2. The integrated component (100) according to claim 1, characterized in that, One end of the partition (145) is connected to the wall corresponding to the first channel (1411), and the other end of the partition (145) is connected to the wall corresponding to the second channel (1413). The partition (145) includes a second exhaust chamber (1432). The wall corresponding to the second exhaust chamber (1432) includes a first side (1451) and a second side (1452). The gravity direction of the integrated component (100) after installation is defined as the first direction (101). Along the direction perpendicular to the first direction (101), the first side (1451) and the second side (1452) are arranged opposite to each other.
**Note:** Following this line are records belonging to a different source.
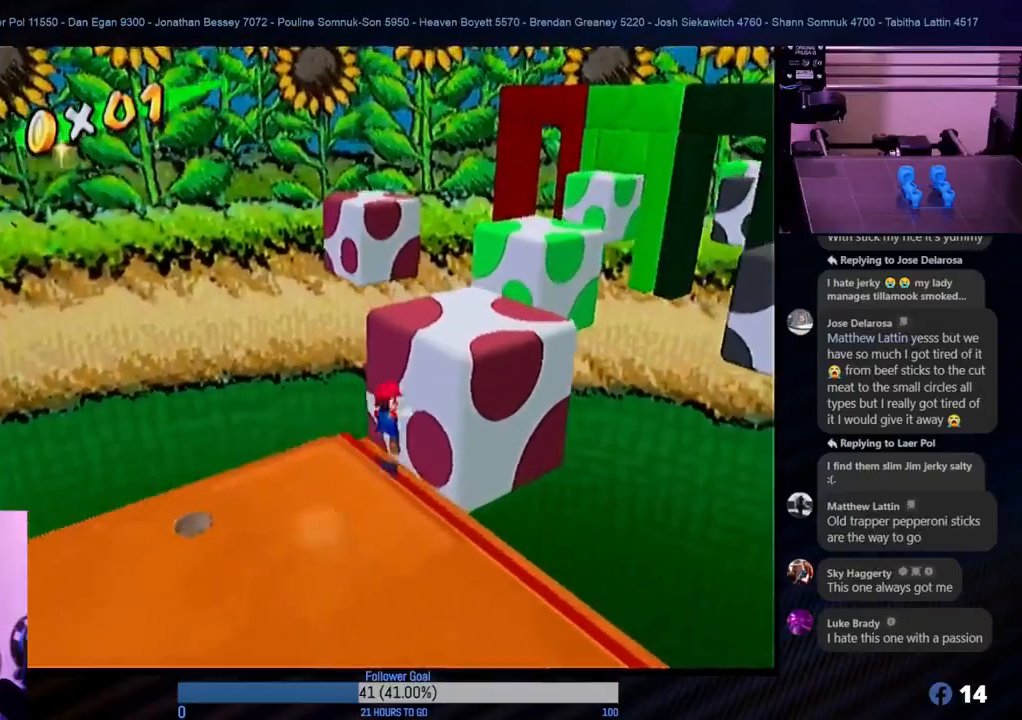
{"buttons": ["A"], "left_stick": "right", "right_stick": "center", "events": [[217, "left_stick", "right"]]}
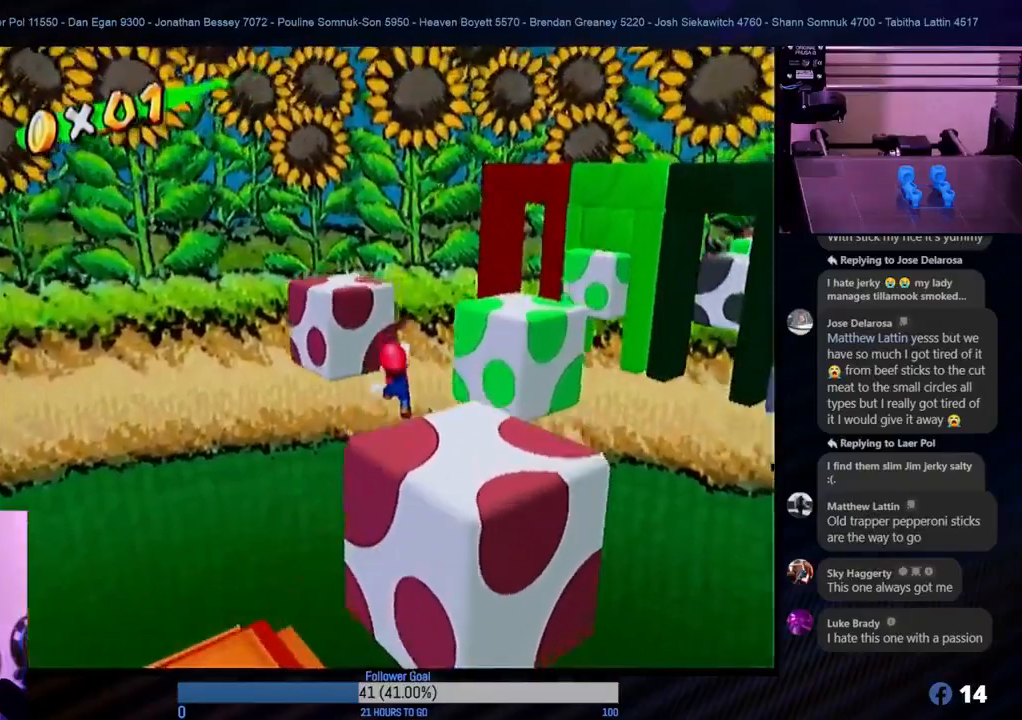
{"buttons": [], "left_stick": "center", "right_stick": "center", "events": [[83, "A", "up"], [183, "left_stick", "down-right"], [400, "left_stick", "center"]]}
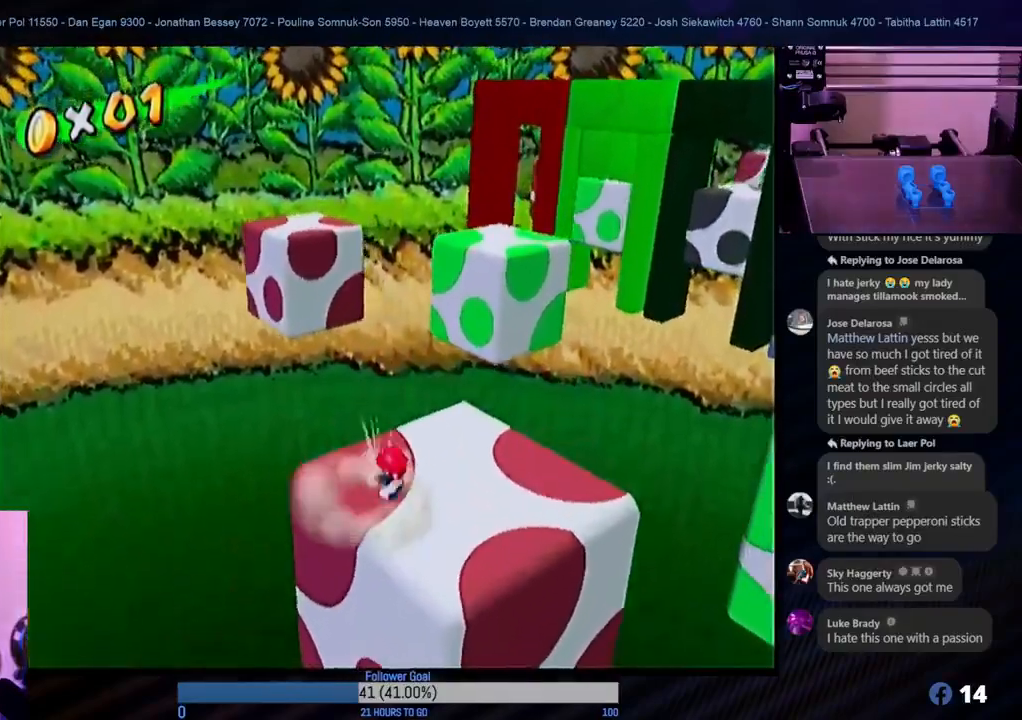
{"buttons": ["L1"], "left_stick": "center", "right_stick": "center", "events": [[183, "left_stick", "right"], [383, "left_stick", "center"], [450, "L1", "down"]]}
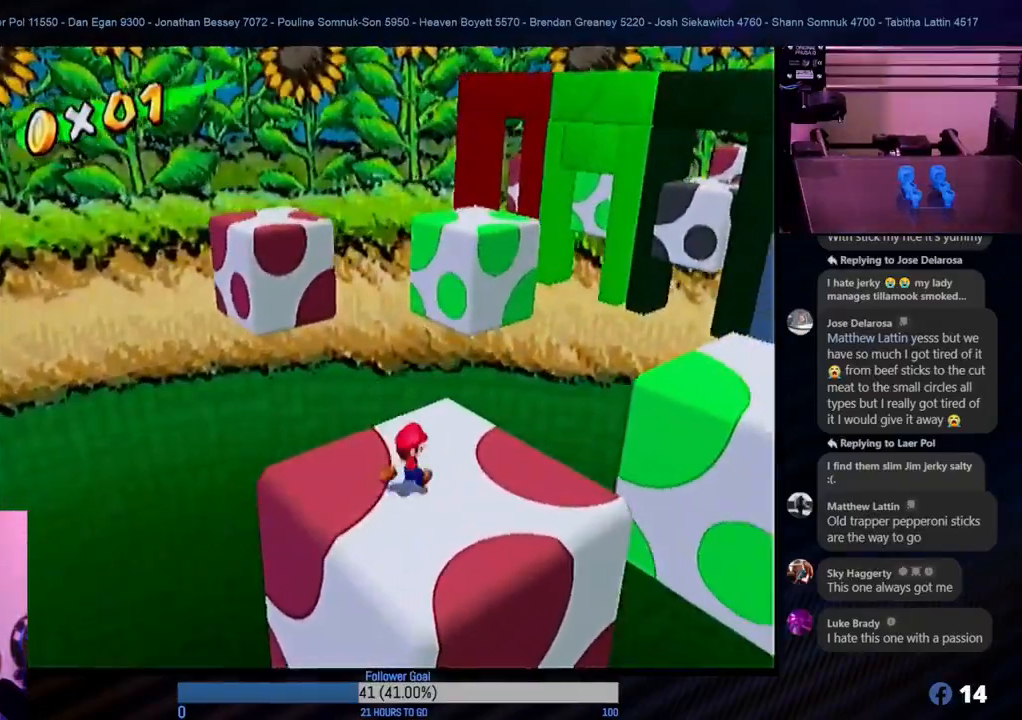
{"buttons": [], "left_stick": "up-right", "right_stick": "center", "events": [[50, "L1", "up"], [500, "left_stick", "up-right"]]}
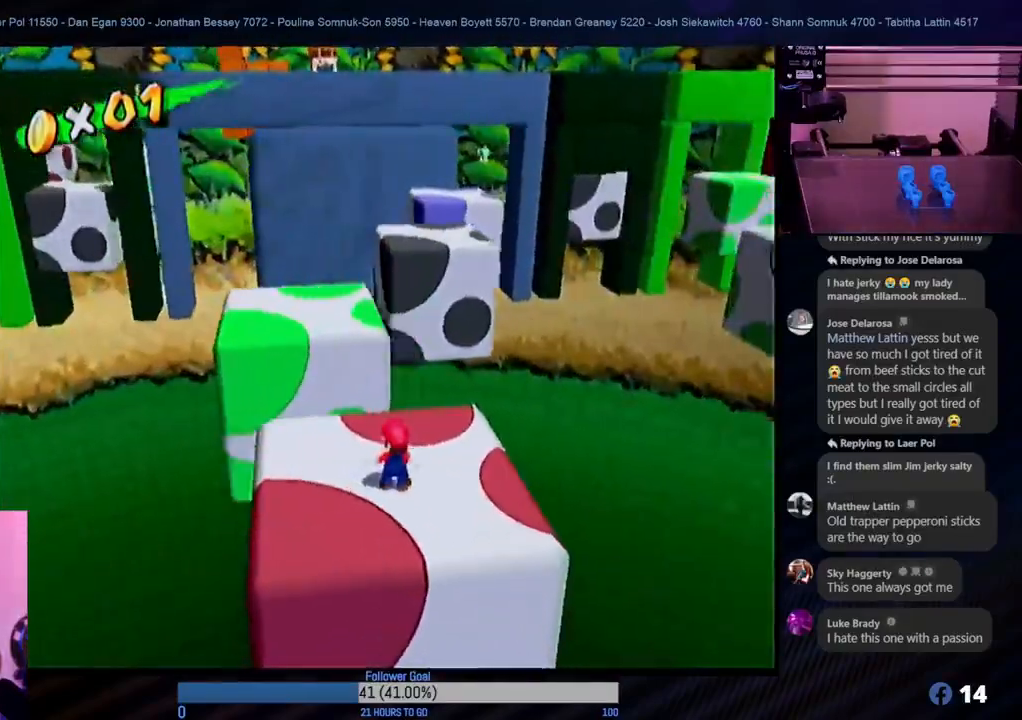
{"buttons": [], "left_stick": "center", "right_stick": "center", "events": [[167, "left_stick", "center"], [217, "L1", "down"], [300, "L1", "up"]]}
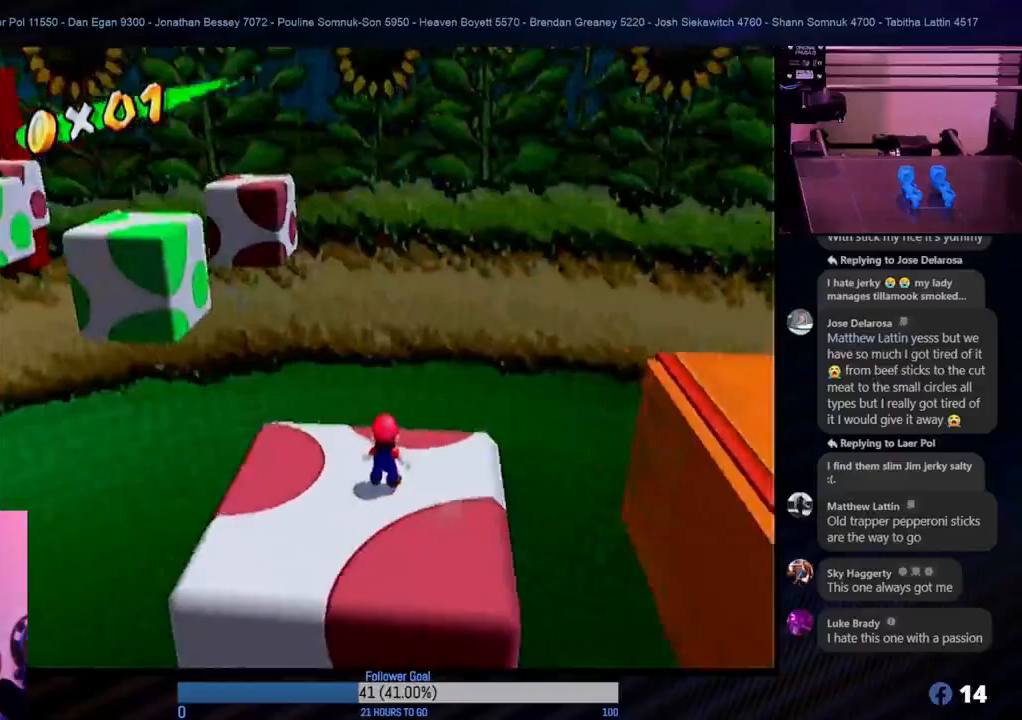
{"buttons": [], "left_stick": "left", "right_stick": "center", "events": [[367, "left_stick", "left"]]}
3. The integrated component (100) according to claim 2, characterized in that, The wall portion corresponding to the first channel (1411) includes the first side portion (1451), the wall portion corresponding to the second channel (1413) includes the second side portion (1452), the exhaust portion (14) includes an exhaust hole (142), the exhaust hole (142) includes a second exhaust hole (1422) and a third exhaust hole (1423), the second exhaust hole (1422) connects the first channel (1411) and the second exhaust chamber (1432), the third exhaust hole (1423) connects the second channel (1413) and the second exhaust chamber (1432), the second exhaust hole (1422) includes the first exhaust port (1422a), the first exhaust port (1422a) is formed in the first side portion (1451), the third exhaust hole (1423) includes the second exhaust port (1423a), the second exhaust port (1423a) is formed in the second side portion (1452).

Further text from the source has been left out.